Splice modulators target PMS1 to reduce somatic expansion of the Huntington's disease-associated CAG repeat.
Zachariah L McLeanDadi GaoKevin CorreiaJennie C L RoyShota ShibataIris N FarnumZoe Valdepenas-MellorMarina KovalenkoManasa RapuruElisabetta MoriniJayla RulieraTammy GillisDiane LucenteBenjamin P KleinstiverJong-Min LeeMarcy E MacDonaldVanessa C WheelerRicardo Mouro PintoJames F GusellaPublished in: Nature communications (2024)
Huntington's disease (HD) is a dominant neurological disorder caused by an expanded HTT exon 1 CAG repeat that lengthens huntingtin's polyglutamine tract.

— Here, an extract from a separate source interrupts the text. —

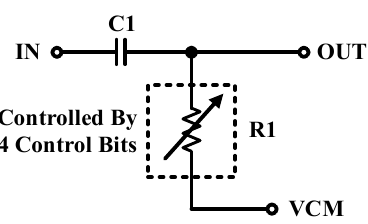
Figure 5. The schematic of the DCOC block of the system.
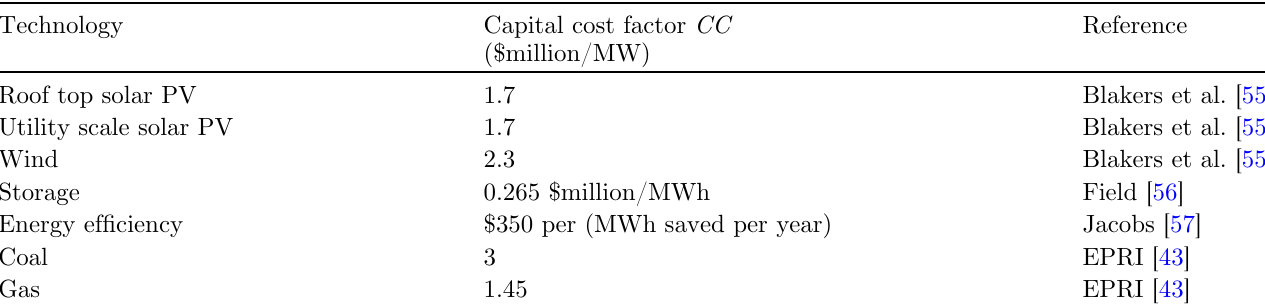
Table 7. Capital cost factors for different energy generation, storage or ef fi ciency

Lowering mutant huntingtin has been proposed for treating HD, but genetic modifiers implicate somatic CAG repeat expansion as the driver of onset. We find that branaplam and risdiplam, small molecule splice modulators that lower huntingtin by promoting HTT pseudoexon inclusion, also decrease expansion of an unstable HTT exon 1 CAG repeat in an engineered cell model. Targeted CRISPR-Cas9 editing shows this effect is not due to huntingtin lowering, pointing instead to pseudoexon inclusion in PMS1. Homozygous but not heterozygous inactivation of PMS1 also reduces CAG repeat expansion, supporting PMS1 as a genetic modifier of HD and a potential target for therapeutic intervention. Although splice modulation provides one strategy, genome-wide transcriptomics also emphasize consideration of cell-type specific effects and polymorphic variation at both target and off-target sites.